BRIEF -> For each record below, output its text exactly and skip any picture.

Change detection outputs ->
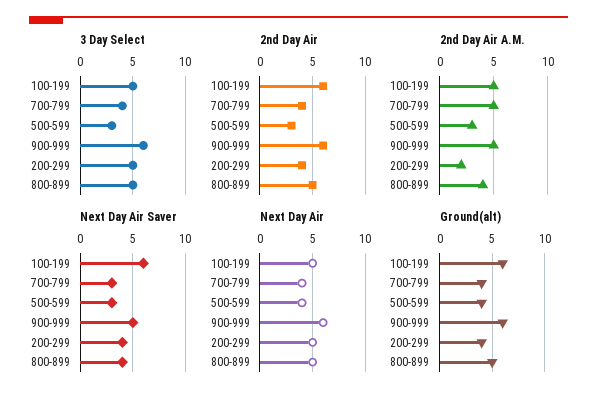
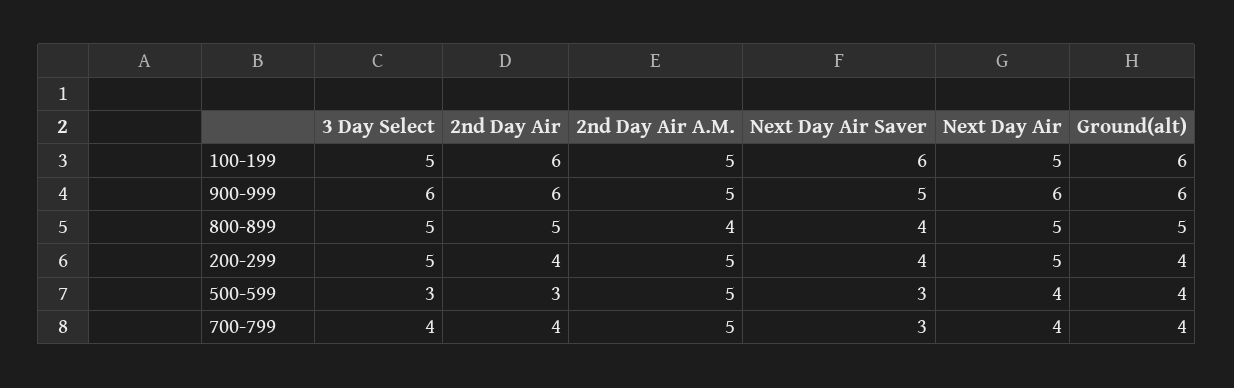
  {
    "3 Day Select": {
      "100-199": 5,
      "700-799": 4,
      "500-599": 3,
      "900-999": 6,
      "200-299": 5,
      "800-899": 5
    },
    "2nd Day Air": {
      "100-199": 6,
      "700-799": 4,
      "500-599": 3,
      "900-999": 6,
      "200-299": 4,
      "800-899": 5
    },
    "2nd Day Air A.M.": {
      "100-199": 5,
      "700-799": 5,
-     "500-599": 3,
+     "500-599": 5,
      "900-999": 5,
-     "200-299": 2,
+     "200-299": 5,
      "800-899": 4
    },
    "Next Day Air Saver": {
      "100-199": 6,
      "700-799": 3,
      "500-599": 3,
      "900-999": 5,
      "200-299": 4,
      "800-899": 4
    },
    "Next Day Air": {
      "100-199": 5,
      "700-799": 4,
      "500-599": 4,
      "900-999": 6,
      "200-299": 5,
      "800-899": 5
    },
    "Ground(alt)": {
      "100-199": 6,
      "700-799": 4,
      "500-599": 4,
      "900-999": 6,
      "200-299": 4,
      "800-899": 5
    }
  }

WRITTEN ANSWER ->
  {
    "3 Day Select": {
      "100-199": 5,
      "700-799": 4,
      "500-599": 3,
      "900-999": 6,
      "200-299": 5,
      "800-899": 5
    },
    "2nd Day Air": {
      "100-199": 6,
      "700-799": 4,
      "500-599": 3,
      "900-999": 6,
      "200-299": 4,
      "800-899": 5
    },
    "2nd Day Air A.M.": {
      "100-199": 5,
      "700-799": 5,
-     "500-599": 3,
+     "500-599": 5,
      "900-999": 5,
-     "200-299": 2,
+     "200-299": 5,
      "800-899": 4
    },
    "Next Day Air Saver": {
      "100-199": 6,
      "700-799": 3,
      "500-599": 3,
      "900-999": 5,
      "200-299": 4,
      "800-899": 4
    },
    "Next Day Air": {
      "100-199": 5,
      "700-799": 4,
      "500-599": 4,
      "900-999": 6,
      "200-299": 5,
      "800-899": 5
    },
    "Ground(alt)": {
      "100-199": 6,
      "700-799": 4,
      "500-599": 4,
      "900-999": 6,
      "200-299": 4,
      "800-899": 5
    }
  }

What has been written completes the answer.